Alle Wörter, mit denen du dich in den Übungen beschäftigt hast, können in der Aussage von CM gefunden werden:

“Es ist keinesfalls dasselbe, den Geist zu benutzen bzw. ihn zu nähren.” (Vol. 6, S. 288)

Einfach nur dieses Zitat zu lesen, nährt schon unseren Geist.

Der Unterschied

Ich denke, das ist der Unterschied. Eines von Charlottes Prinzipien war, dass “der Geist durch Ideen genährt wird”. Das heißt, wenn die Schüler mit bloßen Tatsachen konfrontiert werden (ob sie nun gelernt, auswendig gelernt bzw. wiederholt werden), gebrauchen sie dazu zwar ihren Verstand. Genährt werden sie aber erst durch Ideen.

Lebendige Ideen, die Emotionen berühren und die Phantasie anregen.

 

In der Ausbildung, die sich an die Prinzipien und Methoden von CM hält, bekommt der Schüler fortwährend “nährende Ideen”, selbst wenn er sich nur mit den Tatsachen, die sie beinhalten, beschäftigt. Es ist ein ausgewogene und natürliche Vorgehensweise und viel mehr als sich nur verstandesmäßig mit Tatsachen zu beschäftigen.

Als ich über das Zitat von CM nachgedacht habe, habe ich mir überlegt, welche Aktivitäten dazu beitragen, den Geist zu füttern. Ich habe mir dann zwei Listen erstellt, die ihr hier sehen könnt. Lasst mich wissen, was ihr darüber denkt.

1. Den Verstand einsetzen durch

- Tatsachen einprägen und auswendig lernen

- Sich an Tatsachen erinnern und Fragen beantworten

- Mathematikformeln üben

- Mathematikwissen in einem zeitlich begrenzten Rahmen “drillen”

- Wortsuche in Rätseln

- Buchstabierwettbewerbe

- Satzzeichen in Sätzen absichtlich falsch setzen

- Körperliche Fertigkeiten trainieren, um ein Handwerk zu erlernen

- Anmalen, Ausschneiden und Kleben nach einem Muster

- Problemlösende Spiele am Computer

- Wörterlisten mit Definitionen abschreiben

2. Den Geist nähren durch

- Lesen von Büchern, die voll „lebendiger“ Ideen sind

- Zuhören von guten  und schönen Gedanken aus der Poesie

- Zeit in der Natur (Gottes Schöpfung) verbringen, genau anschauen und hinhören

- Konzentriertes Zuhören guter Musik

- Genaues Anschauen von beeindruckenden Kunstwerken

- Mathematische Wahrheiten im Alltag anwenden

- Buchstabieren und Zeichensetzung durch Klassische Literatur entdecken

- Die Bibel auswendig lernen, Texte der Hymnen und Gedichtkunst

- Gute Lieder und Hymnen singen

- Vorbild sein durch gute Gewohnheiten und Charaktereigenschaften

Wenn ich die 1. Liste anschaue (den Verstand benutzen), denke ich an meine eigene Schulzeit zurück und wie es damals war.
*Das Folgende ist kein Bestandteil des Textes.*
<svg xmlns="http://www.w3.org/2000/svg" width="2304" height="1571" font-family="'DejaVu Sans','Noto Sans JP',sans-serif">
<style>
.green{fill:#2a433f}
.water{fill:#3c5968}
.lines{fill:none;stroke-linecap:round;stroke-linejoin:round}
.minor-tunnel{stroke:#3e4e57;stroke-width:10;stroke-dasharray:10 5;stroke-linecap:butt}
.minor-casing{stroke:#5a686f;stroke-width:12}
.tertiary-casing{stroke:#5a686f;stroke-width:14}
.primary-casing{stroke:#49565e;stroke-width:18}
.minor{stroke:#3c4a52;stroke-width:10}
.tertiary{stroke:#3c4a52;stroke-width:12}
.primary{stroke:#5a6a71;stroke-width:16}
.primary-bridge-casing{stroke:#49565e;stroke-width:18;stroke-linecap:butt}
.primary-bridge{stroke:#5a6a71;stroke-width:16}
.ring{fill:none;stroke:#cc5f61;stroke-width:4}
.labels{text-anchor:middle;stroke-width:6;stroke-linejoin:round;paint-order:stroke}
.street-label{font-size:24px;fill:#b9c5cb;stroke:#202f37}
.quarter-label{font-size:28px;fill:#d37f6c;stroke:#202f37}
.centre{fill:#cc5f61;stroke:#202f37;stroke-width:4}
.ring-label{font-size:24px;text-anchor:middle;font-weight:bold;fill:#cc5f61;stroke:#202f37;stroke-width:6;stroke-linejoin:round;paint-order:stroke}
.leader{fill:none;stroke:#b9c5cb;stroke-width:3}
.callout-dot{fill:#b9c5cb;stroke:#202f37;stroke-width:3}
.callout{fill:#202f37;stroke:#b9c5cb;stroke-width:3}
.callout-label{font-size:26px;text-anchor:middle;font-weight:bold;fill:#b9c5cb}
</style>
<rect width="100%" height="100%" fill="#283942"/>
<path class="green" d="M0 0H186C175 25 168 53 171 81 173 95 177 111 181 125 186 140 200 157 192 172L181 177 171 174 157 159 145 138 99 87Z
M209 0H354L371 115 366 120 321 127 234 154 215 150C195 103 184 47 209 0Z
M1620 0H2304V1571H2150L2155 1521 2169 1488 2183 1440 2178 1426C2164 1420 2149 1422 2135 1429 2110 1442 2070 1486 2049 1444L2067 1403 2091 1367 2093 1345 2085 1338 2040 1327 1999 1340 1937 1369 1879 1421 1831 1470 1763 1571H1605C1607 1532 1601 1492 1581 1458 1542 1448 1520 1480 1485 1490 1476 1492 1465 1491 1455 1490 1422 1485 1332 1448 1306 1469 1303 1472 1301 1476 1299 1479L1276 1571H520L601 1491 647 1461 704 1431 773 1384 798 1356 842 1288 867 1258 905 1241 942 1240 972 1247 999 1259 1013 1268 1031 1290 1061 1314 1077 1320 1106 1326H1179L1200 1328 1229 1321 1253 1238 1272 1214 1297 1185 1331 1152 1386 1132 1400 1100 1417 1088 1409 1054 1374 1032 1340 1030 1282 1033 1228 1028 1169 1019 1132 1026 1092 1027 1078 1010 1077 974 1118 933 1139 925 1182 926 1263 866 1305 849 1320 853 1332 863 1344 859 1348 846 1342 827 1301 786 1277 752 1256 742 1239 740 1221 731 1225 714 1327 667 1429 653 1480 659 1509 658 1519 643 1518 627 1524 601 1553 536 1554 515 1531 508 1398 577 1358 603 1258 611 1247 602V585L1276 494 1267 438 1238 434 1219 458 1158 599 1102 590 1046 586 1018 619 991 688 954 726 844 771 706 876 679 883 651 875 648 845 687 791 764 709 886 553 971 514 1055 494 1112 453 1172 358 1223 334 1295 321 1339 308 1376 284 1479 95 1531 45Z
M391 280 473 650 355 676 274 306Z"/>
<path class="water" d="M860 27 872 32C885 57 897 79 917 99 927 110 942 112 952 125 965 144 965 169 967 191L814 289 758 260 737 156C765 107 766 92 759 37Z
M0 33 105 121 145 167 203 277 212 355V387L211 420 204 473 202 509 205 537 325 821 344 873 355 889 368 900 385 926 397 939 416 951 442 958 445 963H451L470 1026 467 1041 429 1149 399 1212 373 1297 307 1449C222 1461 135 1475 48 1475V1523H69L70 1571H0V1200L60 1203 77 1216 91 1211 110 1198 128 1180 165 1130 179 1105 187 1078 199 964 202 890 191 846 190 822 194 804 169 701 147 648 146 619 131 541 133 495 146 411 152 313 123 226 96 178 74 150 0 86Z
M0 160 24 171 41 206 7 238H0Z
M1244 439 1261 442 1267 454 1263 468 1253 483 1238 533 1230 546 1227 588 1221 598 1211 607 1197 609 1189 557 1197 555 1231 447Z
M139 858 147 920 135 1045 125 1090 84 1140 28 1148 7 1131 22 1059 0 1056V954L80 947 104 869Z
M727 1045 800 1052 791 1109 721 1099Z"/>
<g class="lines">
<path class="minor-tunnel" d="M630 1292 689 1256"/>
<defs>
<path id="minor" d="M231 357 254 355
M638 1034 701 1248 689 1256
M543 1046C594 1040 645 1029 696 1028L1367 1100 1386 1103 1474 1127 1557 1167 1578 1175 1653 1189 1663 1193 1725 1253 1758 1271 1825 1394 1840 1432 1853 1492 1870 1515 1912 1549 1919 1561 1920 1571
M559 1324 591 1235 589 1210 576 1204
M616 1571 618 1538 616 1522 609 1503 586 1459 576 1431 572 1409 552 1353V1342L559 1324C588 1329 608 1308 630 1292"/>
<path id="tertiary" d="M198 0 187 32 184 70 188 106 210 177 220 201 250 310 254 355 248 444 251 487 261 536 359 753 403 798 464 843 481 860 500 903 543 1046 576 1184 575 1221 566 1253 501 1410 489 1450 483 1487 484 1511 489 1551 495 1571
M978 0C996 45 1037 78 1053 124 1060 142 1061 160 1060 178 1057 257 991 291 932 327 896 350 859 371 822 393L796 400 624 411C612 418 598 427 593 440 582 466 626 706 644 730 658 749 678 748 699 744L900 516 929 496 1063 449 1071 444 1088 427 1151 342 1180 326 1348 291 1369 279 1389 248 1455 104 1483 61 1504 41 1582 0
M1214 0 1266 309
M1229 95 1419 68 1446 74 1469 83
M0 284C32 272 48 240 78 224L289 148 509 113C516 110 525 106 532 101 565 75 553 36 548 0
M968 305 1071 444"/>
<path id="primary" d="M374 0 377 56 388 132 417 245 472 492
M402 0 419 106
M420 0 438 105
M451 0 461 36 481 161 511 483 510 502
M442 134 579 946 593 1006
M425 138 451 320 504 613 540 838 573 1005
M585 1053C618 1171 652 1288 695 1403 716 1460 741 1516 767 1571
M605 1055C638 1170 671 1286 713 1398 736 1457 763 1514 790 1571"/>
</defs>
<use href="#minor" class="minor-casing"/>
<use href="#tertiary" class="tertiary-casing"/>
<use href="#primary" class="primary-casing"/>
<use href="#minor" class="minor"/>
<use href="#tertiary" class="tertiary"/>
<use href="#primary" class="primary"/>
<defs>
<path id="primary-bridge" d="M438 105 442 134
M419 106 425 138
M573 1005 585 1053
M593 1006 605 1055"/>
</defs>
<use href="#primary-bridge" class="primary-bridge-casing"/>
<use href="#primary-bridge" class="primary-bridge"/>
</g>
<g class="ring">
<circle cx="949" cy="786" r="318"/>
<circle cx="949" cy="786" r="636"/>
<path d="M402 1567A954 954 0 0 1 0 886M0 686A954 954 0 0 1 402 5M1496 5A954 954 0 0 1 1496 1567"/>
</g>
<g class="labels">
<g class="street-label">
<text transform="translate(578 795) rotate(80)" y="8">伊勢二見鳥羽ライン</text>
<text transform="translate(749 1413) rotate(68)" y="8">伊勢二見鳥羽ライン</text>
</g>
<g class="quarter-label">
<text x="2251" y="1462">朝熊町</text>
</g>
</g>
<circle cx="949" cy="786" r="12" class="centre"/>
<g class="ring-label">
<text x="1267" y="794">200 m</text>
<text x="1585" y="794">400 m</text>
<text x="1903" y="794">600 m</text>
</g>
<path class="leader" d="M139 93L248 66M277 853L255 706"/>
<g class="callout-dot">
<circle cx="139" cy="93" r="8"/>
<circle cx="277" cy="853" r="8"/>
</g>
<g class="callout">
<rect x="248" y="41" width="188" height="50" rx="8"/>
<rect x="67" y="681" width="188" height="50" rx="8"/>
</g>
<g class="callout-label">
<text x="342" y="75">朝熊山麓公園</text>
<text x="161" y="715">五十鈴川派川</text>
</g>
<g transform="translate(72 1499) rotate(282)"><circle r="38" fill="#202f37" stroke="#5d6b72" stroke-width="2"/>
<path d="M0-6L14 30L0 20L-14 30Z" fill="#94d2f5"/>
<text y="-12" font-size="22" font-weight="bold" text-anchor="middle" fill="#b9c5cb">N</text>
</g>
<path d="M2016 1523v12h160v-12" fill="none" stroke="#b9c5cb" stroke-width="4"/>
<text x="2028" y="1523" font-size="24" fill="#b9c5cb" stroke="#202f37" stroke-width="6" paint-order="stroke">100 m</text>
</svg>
Für viele Schüler ist es auch heute noch so. Sie sind zwar damit beschäftigt, ihr Gehirn zu benützen, aber sie werden selten motiviert, ihren Verstand und Geist zu nähren, um zu wachsen und aufzublühen.

Beschäftige dich nicht zu sehr mit dieser ersten Liste. Eine Ausbildung nach der CM-Methode bietet viele Möglichkeiten, den Geist und Verstand zu nähren und zu wachsen. Mach nicht den Fehler und setze sie nicht der “Unterernährung” aus. Biete genügend Nahrung an, den Verstand deiner Schüler zu nähren.

“Es ist keinesfalls dasselbe, den Verstand zu benutzen bzw. ihn zu nähren”.